THE doyenne of Countdown’s “Dictionary Corner”, Susie Dent, is backing a campaign for a refugee dictionary that will define “refugee” through thousands of stories, launched by the UN Refugee Agency’s UK charity to mark the 70th anniversary of the UN Refugee Convention. Anglican archbishops have contributed their own definitions.
Article 1 of the Convention defines a refugee as “a person who is outside his/her country of nationality or habitual residence; has a well-founded fear of persecution because of his/her race, religion, nationality, membership in a particular social group or political opinion; and is unable or unwilling to avail himself/herself of the protection of that country, or to return there, for fear of persecution.”

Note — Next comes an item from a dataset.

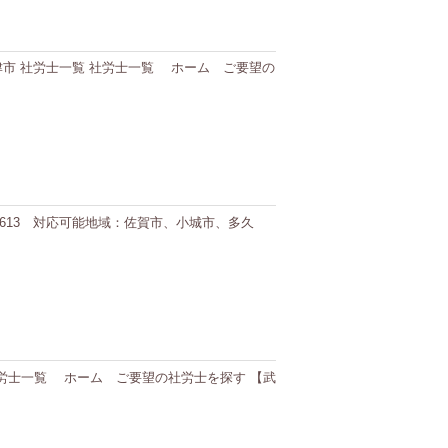
域：唐津市 社労士一覧 社労士一覧 ホーム ご要望の
88-1613 対応可能地域：佐賀市、小城市、多久
一覧 社労士一覧 ホーム ご要望の社労士を探す 【武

The aim of the refugee dictionary is to “remind us of the rich tapestry of stories and futures made possible because of this significant human-rights convention and celebrate the UK’s proud tradition of giving refuge by inviting the public to join in”, a press release from UK for UNHCR says. “Refugees aren’t confined or defined by one word but are individuals with myriad rich stories, hopes and lives.” All are welcome to take part.
For the Archbishop of Canterbury, a refugee is someone “made in the divine image of the God who Himself knew persecution and homelessness”. His predecessor Lord Williams noted that a refugee was “someone who asks us, ‘Are you at home enough with yourselves to let me be at home with you?’” The Archbishop of York, the Most Revd Stephen Cottrell, described a refugee as “any of us, if life’s securities shatter. It is me tomorrow if freedoms end.”
Ms Dent’s definition was “the mother who sees her child find their smile again, free of turmoil, full of hope”.
Other contributors include the first female Syrian refugee pilot and UNHCR goodwill ambassador, Maya Ghazal.
The book will be published on 28 July.